Sungguh sampai kapanpun, kejadian itu tidak bisa hilang dari ingatanku. Padahal itu sudah terjadi beberapa pekan yang lalu. Kalau saya saja yang menyaksikan tidak bisa melupakannya, lalu bagaimana dengan anak kecil itu? Pastinya apa yang dialami akan tersimpan di memorinya dan membekas dalam hatinya.
Saya sangat menyayangkan kondisi si ibu dan perlakuannya terhadap anaknya itu. Betapa banyak orang yang menginginkan keberadaan seorang anak dalam hidupnya tetapi belum dikaruniai oleh Tuhan. Begitu banyak orang yang rela mengeluarkan dana berjuta-juta rupiah agar dapat memperoleh keturunan.

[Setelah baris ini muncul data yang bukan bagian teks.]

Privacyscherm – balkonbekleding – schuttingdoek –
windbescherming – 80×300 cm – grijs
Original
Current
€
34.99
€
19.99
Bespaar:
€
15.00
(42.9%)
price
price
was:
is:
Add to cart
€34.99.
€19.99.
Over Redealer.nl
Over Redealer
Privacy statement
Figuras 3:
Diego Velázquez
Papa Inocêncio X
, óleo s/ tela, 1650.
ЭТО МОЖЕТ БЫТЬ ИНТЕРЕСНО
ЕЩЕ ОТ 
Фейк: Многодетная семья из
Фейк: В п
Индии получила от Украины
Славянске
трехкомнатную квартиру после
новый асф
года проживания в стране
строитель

Ingin rasanya saya temui ibu itu dan mengingatkan agar tidak seperti itu. Tetapi saya terus menahan diri. Saya khawatir jika dianggap mencampuri urusan orang lain. Jangan sampai si ibu malah balik melabrak saya. Pastinya akan terjadi keributan.
Sungguh, Allah mengetahui apa yang terbersit dalam hatiku. Sungguh saya hanya bisa berdoa semoga mereka berdua selamat dalam perjalanan hingga tiba di rumahnya. Saya paham betul bahwa apa yang saya lakukan tidak berdampak langsung pada anak itu. Tetapi saya sangat berharap agar doaku dikabulkan Tuhan.

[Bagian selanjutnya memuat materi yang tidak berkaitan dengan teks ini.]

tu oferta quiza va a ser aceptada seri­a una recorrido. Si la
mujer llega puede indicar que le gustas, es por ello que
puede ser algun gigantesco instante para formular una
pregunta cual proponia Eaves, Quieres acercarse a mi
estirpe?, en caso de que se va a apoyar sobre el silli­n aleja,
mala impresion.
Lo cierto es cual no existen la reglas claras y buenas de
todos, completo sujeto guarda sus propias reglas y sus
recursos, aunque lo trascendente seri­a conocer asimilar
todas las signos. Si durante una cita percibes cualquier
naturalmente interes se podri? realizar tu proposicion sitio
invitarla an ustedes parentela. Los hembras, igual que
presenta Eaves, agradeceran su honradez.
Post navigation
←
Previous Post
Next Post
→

Tak bisa kubayangkan jika sekiranya terjadi apa-apa dalam perjalanan. Si ibu tidak dapat menggapai anaknya karena ada kardus besar diantara mereka. Saya yakin jika terjadi apa-apa, si ibu akan menyesali perbuatannya. (Astagfirullah, kenapa sampai ke situ pikiran saya yah? Na’udzubillah…)

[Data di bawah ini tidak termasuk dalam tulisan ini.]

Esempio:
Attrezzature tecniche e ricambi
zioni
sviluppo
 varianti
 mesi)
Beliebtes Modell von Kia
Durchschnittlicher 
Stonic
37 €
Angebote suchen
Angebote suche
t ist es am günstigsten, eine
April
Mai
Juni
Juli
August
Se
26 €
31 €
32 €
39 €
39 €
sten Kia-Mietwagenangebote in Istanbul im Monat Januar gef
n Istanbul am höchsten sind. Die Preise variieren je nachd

Di perjalanan pulang, saya menceritakan hal tersebut ke suami. Beliau hanya mengatakan bahwa bisa jadi si ibu itu adalah seorang single parent yang memiliki beban batin yang begitu berat. Atau kemungkinan dia sedang menghadapi banyak masalah sehingga pelampiasan kemarahannya ditujukan ke anaknya. Wallahu a’lam.
Setiba di rumah, saya langsung disambut oleh kedua bocah laki-laki titipan Tuhan pada kami. Saya langsung memeluk dan menciumi mereka secara bergantian. Dalam hati saya berdoa agar anak-anakku tumbuh menjadi orang yang baik yang berguna bagi keluarga, agama, dan bangsa ini.
Saya juga mendoakan si ibu agar segera bertobat dan menyadari kesalahan yang dilakukan pada anaknya. Sebagai seorang ibu, saya yakin bahwa dalam lubuk hatinya yang paling dalam, dia masih memiliki kasih sayang. Tentu dia sangat mencintai dan menyayangi anaknya. Hanya saja kondisi kehidupannya yang menyebabkan dia berbuat kasar pada anaknya.
Begitu pula untuk anak laki-laki yang kulihat tadi, saya doakan agar suatu saat dia menjadi orang yang tegar menghadapi hidup, tidak cengeng, bisa menjadi sukses di bidang apapun, dan mampu membahagiakan ibunya. Walau bagaimanapun perlakuan si ibu, sebagai anak dia tetap harus berbakti padanya.